Nan Goldin was born in 1953 in Washington DC, she works and lives in New York and Paris. Goldin started taking photographs in Boston when she was a teenager; capturing black-and-white photographs of drag queens, her friends and family, both celebrating and giving a voice to the subcultural lifestyle of her community. In the 1990s Goldin used photography to record her travels in Asia as well as the troubled lives of her friends, many of whom died of AIDS.

Nan Goldin is known as an artist whose output is inextricably linked to her own biography and for breaking down the traditional barrier between the camera and the object photographed. Her naturally lit images document her surrogate family of friends and lovers, and – more often than not – are frank confrontations with personal experiences and explorations of both intimacy and alienation.

Following her retrospective at the Whitney Museum of New York (1996) where her slideshow 'The Ballad of Sexual Dependency' was presented, Nan Goldin’s reputation grew, now she is recognised as one of the world’s most important living photographers.
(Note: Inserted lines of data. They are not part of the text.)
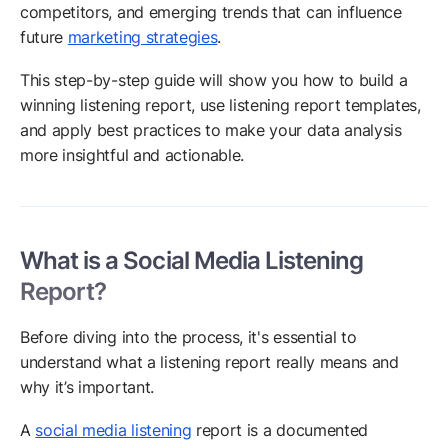
competitors, and emerging trends that can influence
future
marketing strategies
.
This step-by-step guide will show you how to build a
winning listening report, use listening report templates,
and apply best practices to make your data analysis
more insightful and actionable.
What is a Social Media Listening
Report?
Before diving into the process, it's essential to
understand what a listening report really means and
why it’s important.
A
social media listening
report is a documented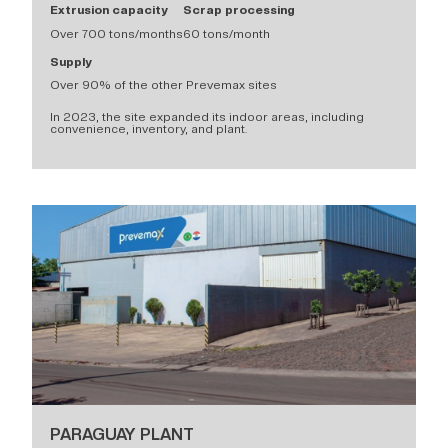
Extrusion capacity
Scrap processing
Over 700 tons/months
60 tons/month
Supply
Over 90% of the other Prevemax sites
In 2023, the site expanded its indoor areas, including
convenience, inventory, and plant.
PARAGUAY PLANT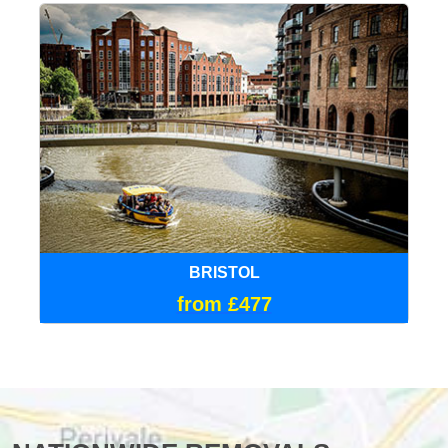
BRISTOL
from £477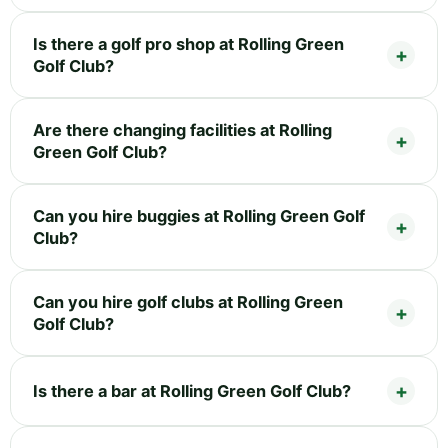
Is there a golf pro shop at Rolling Green
Golf Club?
Are there changing facilities at Rolling
Green Golf Club?
Can you hire buggies at Rolling Green Golf
Club?
Can you hire golf clubs at Rolling Green
Golf Club?
Is there a bar at Rolling Green Golf Club?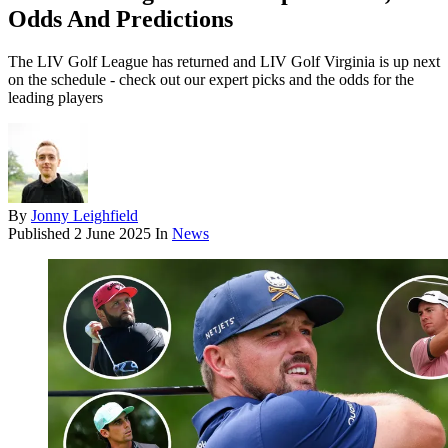
Odds And Predictions
The LIV Golf League has returned and LIV Golf Virginia is up next
on the schedule - check out our expert picks and the odds for the
leading players
By
Jonny Leighfield
Published
2 June 2025
In
News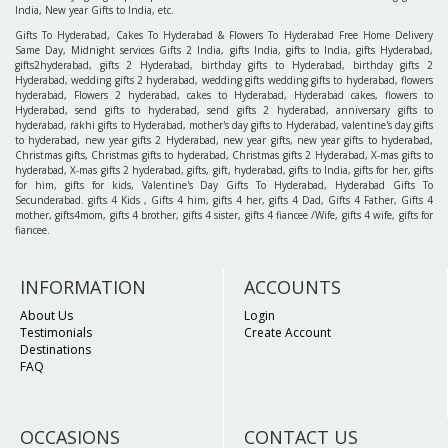
India, New year Gifts to India, etc.
Gifts To Hyderabad, Cakes To Hyderabad & Flowers To Hyderabad Free Home Delivery
Same Day, Midnight services Gifts 2 India, gifts India, gifts to India, gifts Hyderabad,
gifts2hyderabad, gifts 2 Hyderabad, birthday gifts to Hyderabad, birthday gifts 2
Hyderabad, wedding gifts 2 hyderabad, wedding gifts wedding gifts to hyderabad, flowers
hyderabad, Flowers 2 hyderabad, cakes to Hyderabad, Hyderabad cakes, flowers to
Hyderabad, send gifts to hyderabad, send gifts 2 hyderabad, anniversary gifts to
hyderabad, rakhi gifts to Hyderabad, mother's day gifts to Hyderabad, valentine's day gifts
to hyderabad, new year gifts 2 Hyderabad, new year gifts, new year gifts to hyderabad,
Christmas gifts, Christmas gifts to hyderabad, Christmas gifts 2 Hyderabad, X-mas gifts to
hyderabad, X-mas gifts 2 hyderabad, gifts, gift, hyderabad, gifts to India, gifts for her, gifts
for him, gifts for kids, Valentine's Day Gifts To Hyderabad, Hyderabad Gifts To
Secunderabad. gifts 4 Kids , Gifts 4 him, gifts 4 her, gifts 4 Dad, Gifts 4 Father, Gifts 4
mother, gifts4mom, gifts 4 brother, gifts 4 sister, gifts 4 fiancee /Wife, gifts 4 wife, gifts for
fiancee.
INFORMATION
ACCOUNTS
About Us
Login
Testimonials
Create Account
Destinations
FAQ
OCCASIONS
CONTACT US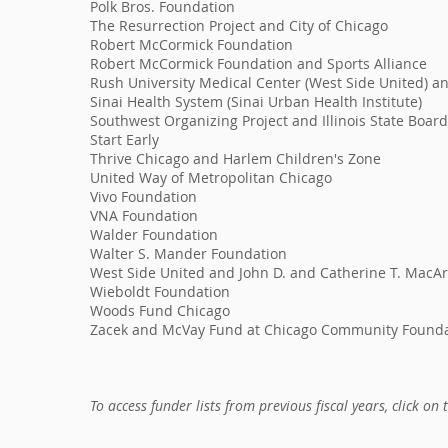
Polk Bros. Foundation
The Resurrection Project and City of Chicago
Robert McCormick Foundation
Robert McCormick Foundation and Sports Alliance
Rush University Medical Center (West Side United) a
Sinai Health System (Sinai Urban Health Institute)
Southwest Organizing Project and Illinois State Boar
Start Early
Thrive Chicago and Harlem Children's Zone
United Way of Metropolitan Chicago
Vivo Foundation
VNA Foundation
Walder Foundation
Walter S. Mander Foundation
West Side United and John D. and Catherine T. MacA
Wieboldt Foundation
Woods Fund Chicago
Zacek and McVay Fund at Chicago Community Found
To access funder lists from previous fiscal years, click on 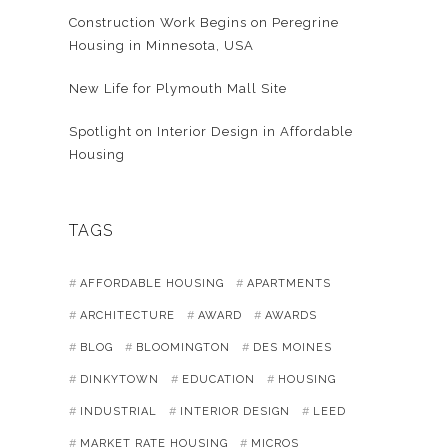
Construction Work Begins on Peregrine
Housing in Minnesota, USA
New Life for Plymouth Mall Site
Spotlight on Interior Design in Affordable
Housing
TAGS
AFFORDABLE HOUSING
APARTMENTS
ARCHITECTURE
AWARD
AWARDS
BLOG
BLOOMINGTON
DES MOINES
DINKYTOWN
EDUCATION
HOUSING
INDUSTRIAL
INTERIOR DESIGN
LEED
MARKET RATE HOUSING
MICROS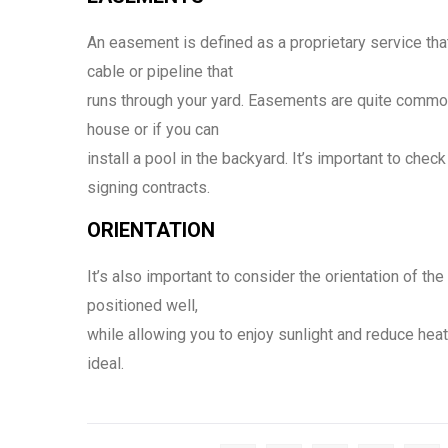
An easement is defined as a proprietary service th
cable or pipeline that
runs through your yard. Easements are quite commo
house or if you can
install a pool in the backyard. It’s important to chec
signing contracts.
ORIENTATION
It’s also important to consider the orientation of th
positioned well,
while allowing you to enjoy sunlight and reduce hea
ideal.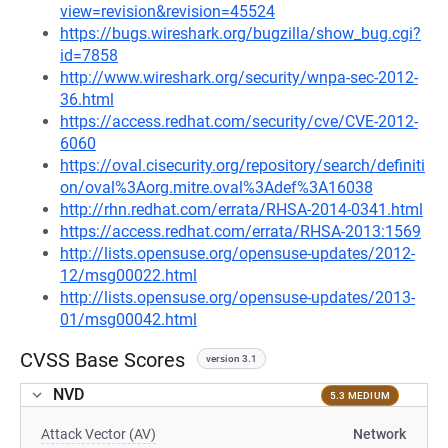
view=revision&revision=45524
https://bugs.wireshark.org/bugzilla/show_bug.cgi?
id=7858
http://www.wireshark.org/security/wnpa-sec-2012-
36.html
https://access.redhat.com/security/cve/CVE-2012-
6060
https://oval.cisecurity.org/repository/search/definiti
on/oval%3Aorg.mitre.oval%3Adef%3A16038
http://rhn.redhat.com/errata/RHSA-2014-0341.html
https://access.redhat.com/errata/RHSA-2013:1569
http://lists.opensuse.org/opensuse-updates/2012-
12/msg00022.html
http://lists.opensuse.org/opensuse-updates/2013-
01/msg00042.html
CVSS Base Scores
version 3.1
NVD
5.3 MEDIUM
Attack Vector (AV)
Network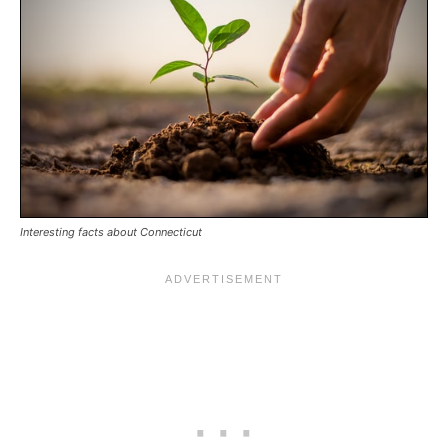
Interesting facts about Connecticut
Subsequently another retrospective was organised by the Centre Pompidou, Paris, and Whitechapel Art Gallery, London (2001).
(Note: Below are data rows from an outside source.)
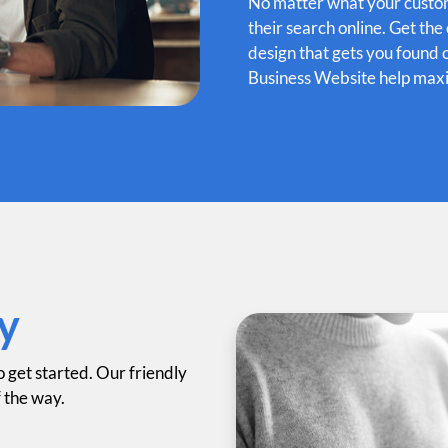
No matter what your custome
their search online. Get th
design that gets you found 
Business Website help maxi
y
o get started. Our friendly
f the way.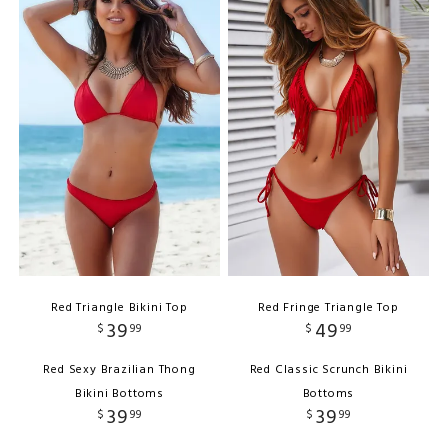
Red Triangle Bikini Top
Red Fringe Triangle Top
39
49
$
99
$
99
Red Sexy Brazilian Thong
Red Classic Scrunch Bikini
Bikini Bottoms
Bottoms
39
39
$
99
$
99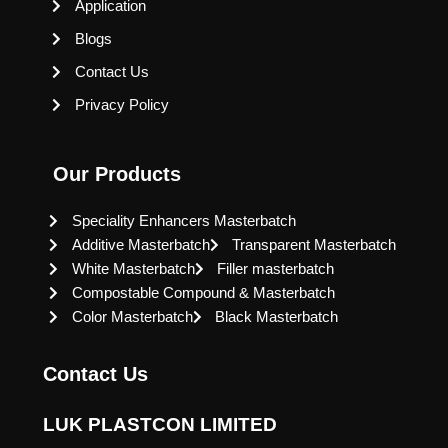
Application
Blogs
Contact Us
Privacy Policy
Our Products
Speciality Enhancers Masterbatch
Additive Masterbatch
Transparent Masterbatch
White Masterbatch
Filler masterbatch
Compostable Compound & Masterbatch
Color Masterbatch
Black Masterbatch
Contact Us
LUK PLASTCON LIMITED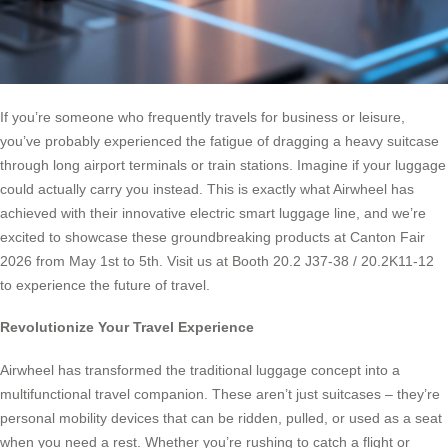
If you’re someone who frequently travels for business or leisure,
you’ve probably experienced the fatigue of dragging a heavy suitcase
through long airport terminals or train stations. Imagine if your luggage
could actually carry you instead. This is exactly what Airwheel has
achieved with their innovative electric smart luggage line, and we’re
excited to showcase these groundbreaking products at Canton Fair
2026 from May 1st to 5th. Visit us at Booth 20.2 J37-38 / 20.2K11-12
to experience the future of travel.
Revolutionize Your Travel Experience
Airwheel has transformed the traditional luggage concept into a
multifunctional travel companion. These aren’t just suitcases – they’re
personal mobility devices that can be ridden, pulled, or used as a seat
when you need a rest. Whether you’re rushing to catch a flight or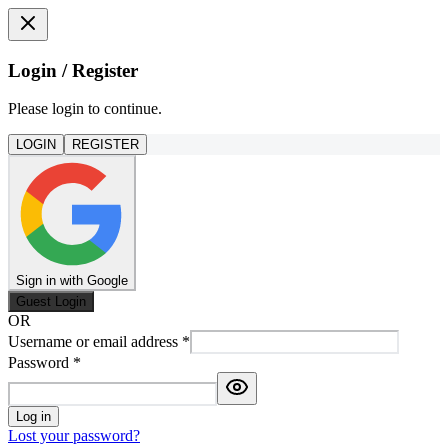
Login / Register
Please login to continue.
LOGIN
REGISTER
Sign in with Google
Guest Login
OR
Username or email address
*
Password
*
Log in
Lost your password?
Recent solo exhibitions by the artist include La Triennale, Milano (2017); Irish Museum of Modern Art, Dublin (2017); MoMA, New York (2016); MAM, Museu de arte Moderna, Brazil (2012); the Nederland Fotomuseum, The Netherlands (2010) and NOMA, Louisiana (2009). In 2008, The Ballad of Sexual Dependency was shown in the Turbine Hall at Tate Modern, London.

Goldin’s work has become part of major collections such as that of MoMA, New York; Fondation Cartier pour l'art contemporain, Paris; Castello di Rivoli, Turin; Guggenheim, New York; SFMoMA, San Francisco; Metropolitan, New York; ICA The Institute Of Contemporary Art, Boston; Stedelijk Museum, Amsterdam; and Tate Modern, London.